TASK DETAILS:
The entries below are to be copied exactly, with every picture left out.

Saved entries
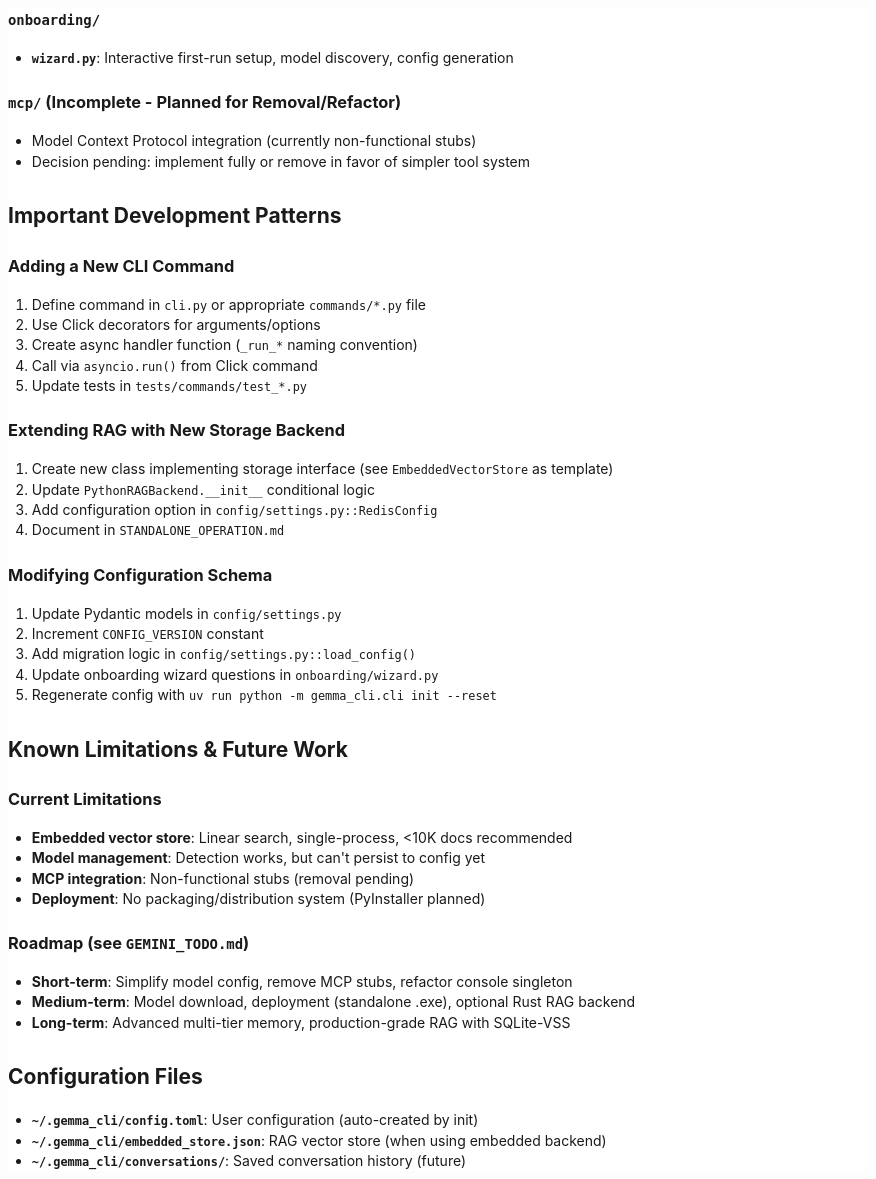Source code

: ### `onboarding/`
- **`wizard.py`**: Interactive first-run setup, model discovery, config generation

### `mcp/` (Incomplete - Planned for Removal/Refactor)
- Model Context Protocol integration (currently non-functional stubs)
- Decision pending: implement fully or remove in favor of simpler tool system

## Important Development Patterns

### Adding a New CLI Command

1. Define command in `cli.py` or appropriate `commands/*.py` file
2. Use Click decorators for arguments/options
3. Create async handler function (`_run_*` naming convention)
4. Call via `asyncio.run()` from Click command
5. Update tests in `tests/commands/test_*.py`

### Extending RAG with New Storage Backend

1. Create new class implementing storage interface (see `EmbeddedVectorStore` as template)
2. Update `PythonRAGBackend.__init__` conditional logic
3. Add configuration option in `config/settings.py::RedisConfig`
4. Document in `STANDALONE_OPERATION.md`

### Modifying Configuration Schema

1. Update Pydantic models in `config/settings.py`
2. Increment `CONFIG_VERSION` constant
3. Add migration logic in `config/settings.py::load_config()`
4. Update onboarding wizard questions in `onboarding/wizard.py`
5. Regenerate config with `uv run python -m gemma_cli.cli init --reset`

## Known Limitations & Future Work

### Current Limitations
- **Embedded vector store**: Linear search, single-process, <10K docs recommended
- **Model management**: Detection works, but can't persist to config yet
- **MCP integration**: Non-functional stubs (removal pending)
- **Deployment**: No packaging/distribution system (PyInstaller planned)

### Roadmap (see `GEMINI_TODO.md`)
- **Short-term**: Simplify model config, remove MCP stubs, refactor console singleton
- **Medium-term**: Model download, deployment (standalone .exe), optional Rust RAG backend
- **Long-term**: Advanced multi-tier memory, production-grade RAG with SQLite-VSS

## Configuration Files

- **`~/.gemma_cli/config.toml`**: User configuration (auto-created by init)
- **`~/.gemma_cli/embedded_store.json`**: RAG vector store (when using embedded backend)
- **`~/.gemma_cli/conversations/`**: Saved conversation history (future)
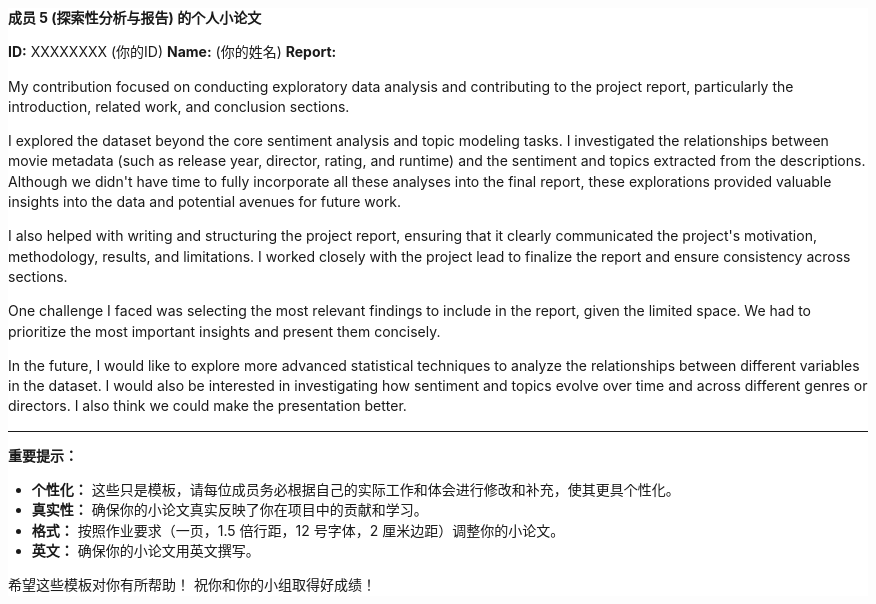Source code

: **成员 5 (探索性分析与报告) 的个人小论文**

**ID:** XXXXXXXX (你的ID)
**Name:** (你的姓名)
**Report:**

My contribution focused on conducting exploratory data analysis and contributing to the project report, particularly the introduction, related work, and conclusion sections.

I explored the dataset beyond the core sentiment analysis and topic modeling tasks. I investigated the relationships between movie metadata (such as release year, director, rating, and runtime) and the sentiment and topics extracted from the descriptions. Although we didn't have time to fully incorporate all these analyses into the final report, these explorations provided valuable insights into the data and potential avenues for future work.

I also helped with writing and structuring the project report, ensuring that it clearly communicated the project's motivation, methodology, results, and limitations.  I worked closely with the project lead to finalize the report and ensure consistency across sections.

One challenge I faced was selecting the most relevant findings to include in the report, given the limited space. We had to prioritize the most important insights and present them concisely.

In the future, I would like to explore more advanced statistical techniques to analyze the relationships between different variables in the dataset. I would also be interested in investigating how sentiment and topics evolve over time and across different genres or directors. I also think we could make the presentation better.

---

**重要提示：**

*   **个性化：** 这些只是模板，请每位成员务必根据自己的实际工作和体会进行修改和补充，使其更具个性化。
*   **真实性：** 确保你的小论文真实反映了你在项目中的贡献和学习。
*   **格式：** 按照作业要求（一页，1.5 倍行距，12 号字体，2 厘米边距）调整你的小论文。
*   **英文：** 确保你的小论文用英文撰写。

希望这些模板对你有所帮助！ 祝你和你的小组取得好成绩！
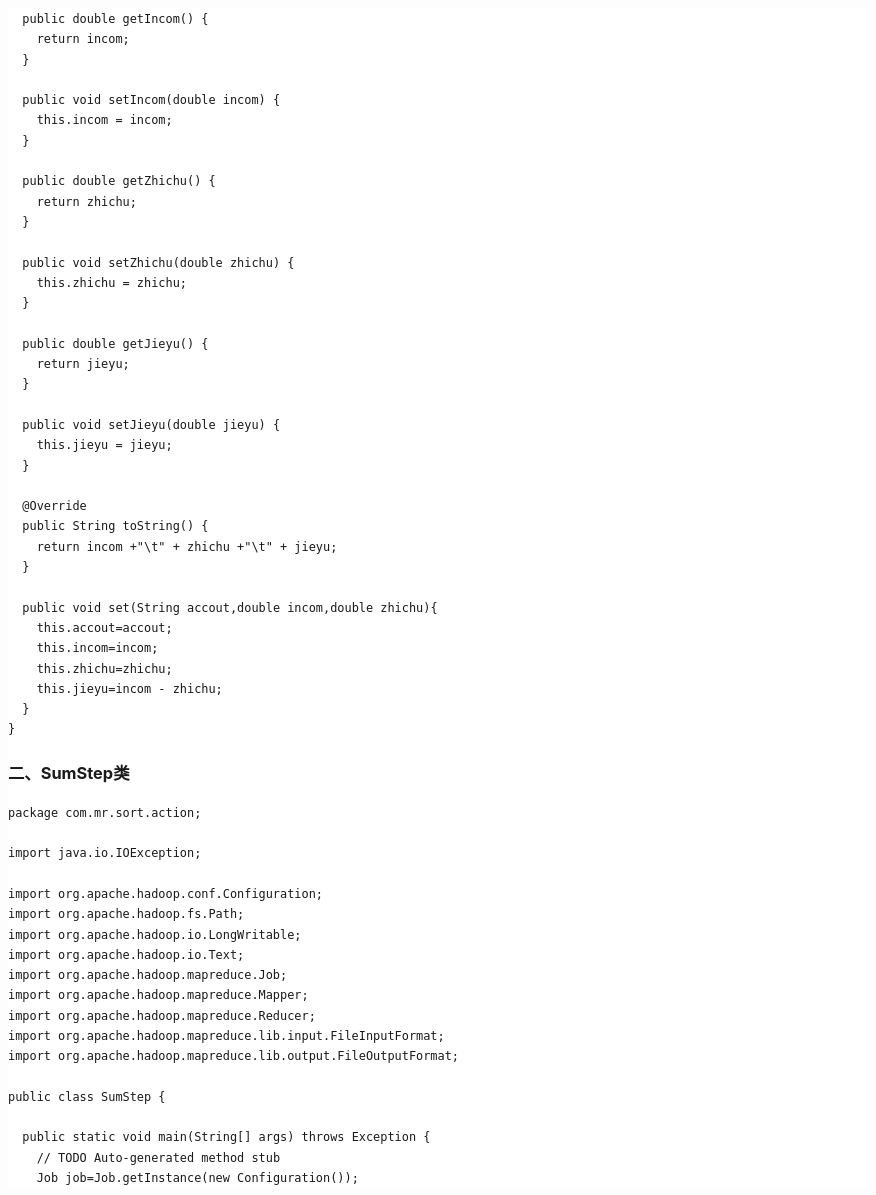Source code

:       public double getIncom() {
        return incom;
      }

      public void setIncom(double incom) {
        this.incom = incom;
      }

      public double getZhichu() {
        return zhichu;
      }

      public void setZhichu(double zhichu) {
        this.zhichu = zhichu;
      }

      public double getJieyu() {
        return jieyu;
      }

      public void setJieyu(double jieyu) {
        this.jieyu = jieyu;
      }

      @Override
      public String toString() {
        return incom +"\t" + zhichu +"\t" + jieyu;
      }

      public void set(String accout,double incom,double zhichu){
        this.accout=accout;
        this.incom=incom;
        this.zhichu=zhichu;
        this.jieyu=incom - zhichu;
      }
    }
    
### 二、SumStep类

    package com.mr.sort.action;

    import java.io.IOException;

    import org.apache.hadoop.conf.Configuration;
    import org.apache.hadoop.fs.Path;
    import org.apache.hadoop.io.LongWritable;
    import org.apache.hadoop.io.Text;
    import org.apache.hadoop.mapreduce.Job;
    import org.apache.hadoop.mapreduce.Mapper;
    import org.apache.hadoop.mapreduce.Reducer;
    import org.apache.hadoop.mapreduce.lib.input.FileInputFormat;
    import org.apache.hadoop.mapreduce.lib.output.FileOutputFormat;

    public class SumStep {

      public static void main(String[] args) throws Exception {
        // TODO Auto-generated method stub
        Job job=Job.getInstance(new Configuration());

YOUR SOLUTION:
Source code

: ### `onboarding/`
- **`wizard.py`**: Interactive first-run setup, model discovery, config generation

### `mcp/` (Incomplete - Planned for Removal/Refactor)
- Model Context Protocol integration (currently non-functional stubs)
- Decision pending: implement fully or remove in favor of simpler tool system

## Important Development Patterns

### Adding a New CLI Command

1. Define command in `cli.py` or appropriate `commands/*.py` file
2. Use Click decorators for arguments/options
3. Create async handler function (`_run_*` naming convention)
4. Call via `asyncio.run()` from Click command
5. Update tests in `tests/commands/test_*.py`

### Extending RAG with New Storage Backend

1. Create new class implementing storage interface (see `EmbeddedVectorStore` as template)
2. Update `PythonRAGBackend.__init__` conditional logic
3. Add configuration option in `config/settings.py::RedisConfig`
4. Document in `STANDALONE_OPERATION.md`

### Modifying Configuration Schema

1. Update Pydantic models in `config/settings.py`
2. Increment `CONFIG_VERSION` constant
3. Add migration logic in `config/settings.py::load_config()`
4. Update onboarding wizard questions in `onboarding/wizard.py`
5. Regenerate config with `uv run python -m gemma_cli.cli init --reset`

## Known Limitations & Future Work

### Current Limitations
- **Embedded vector store**: Linear search, single-process, <10K docs recommended
- **Model management**: Detection works, but can't persist to config yet
- **MCP integration**: Non-functional stubs (removal pending)
- **Deployment**: No packaging/distribution system (PyInstaller planned)

### Roadmap (see `GEMINI_TODO.md`)
- **Short-term**: Simplify model config, remove MCP stubs, refactor console singleton
- **Medium-term**: Model download, deployment (standalone .exe), optional Rust RAG backend
- **Long-term**: Advanced multi-tier memory, production-grade RAG with SQLite-VSS

## Configuration Files

- **`~/.gemma_cli/config.toml`**: User configuration (auto-created by init)
- **`~/.gemma_cli/embedded_store.json`**: RAG vector store (when using embedded backend)
- **`~/.gemma_cli/conversations/`**: Saved conversation history (future)
Source code

: **成员 5 (探索性分析与报告) 的个人小论文**

**ID:** XXXXXXXX (你的ID)
**Name:** (你的姓名)
**Report:**

My contribution focused on conducting exploratory data analysis and contributing to the project report, particularly the introduction, related work, and conclusion sections.

I explored the dataset beyond the core sentiment analysis and topic modeling tasks. I investigated the relationships between movie metadata (such as release year, director, rating, and runtime) and the sentiment and topics extracted from the descriptions. Although we didn't have time to fully incorporate all these analyses into the final report, these explorations provided valuable insights into the data and potential avenues for future work.

I also helped with writing and structuring the project report, ensuring that it clearly communicated the project's motivation, methodology, results, and limitations.  I worked closely with the project lead to finalize the report and ensure consistency across sections.

One challenge I faced was selecting the most relevant findings to include in the report, given the limited space. We had to prioritize the most important insights and present them concisely.

In the future, I would like to explore more advanced statistical techniques to analyze the relationships between different variables in the dataset. I would also be interested in investigating how sentiment and topics evolve over time and across different genres or directors. I also think we could make the presentation better.

---

**重要提示：**

*   **个性化：** 这些只是模板，请每位成员务必根据自己的实际工作和体会进行修改和补充，使其更具个性化。
*   **真实性：** 确保你的小论文真实反映了你在项目中的贡献和学习。
*   **格式：** 按照作业要求（一页，1.5 倍行距，12 号字体，2 厘米边距）调整你的小论文。
*   **英文：** 确保你的小论文用英文撰写。

希望这些模板对你有所帮助！ 祝你和你的小组取得好成绩！
Source code

:       public double getIncom() {
        return incom;
      }

      public void setIncom(double incom) {
        this.incom = incom;
      }

      public double getZhichu() {
        return zhichu;
      }

      public void setZhichu(double zhichu) {
        this.zhichu = zhichu;
      }

      public double getJieyu() {
        return jieyu;
      }

      public void setJieyu(double jieyu) {
        this.jieyu = jieyu;
      }

      @Override
      public String toString() {
        return incom +"\t" + zhichu +"\t" + jieyu;
      }

      public void set(String accout,double incom,double zhichu){
        this.accout=accout;
        this.incom=incom;
        this.zhichu=zhichu;
        this.jieyu=incom - zhichu;
      }
    }
    
### 二、SumStep类

    package com.mr.sort.action;

    import java.io.IOException;

    import org.apache.hadoop.conf.Configuration;
    import org.apache.hadoop.fs.Path;
    import org.apache.hadoop.io.LongWritable;
    import org.apache.hadoop.io.Text;
    import org.apache.hadoop.mapreduce.Job;
    import org.apache.hadoop.mapreduce.Mapper;
    import org.apache.hadoop.mapreduce.Reducer;
    import org.apache.hadoop.mapreduce.lib.input.FileInputFormat;
    import org.apache.hadoop.mapreduce.lib.output.FileOutputFormat;

    public class SumStep {

      public static void main(String[] args) throws Exception {
        // TODO Auto-generated method stub
        Job job=Job.getInstance(new Configuration());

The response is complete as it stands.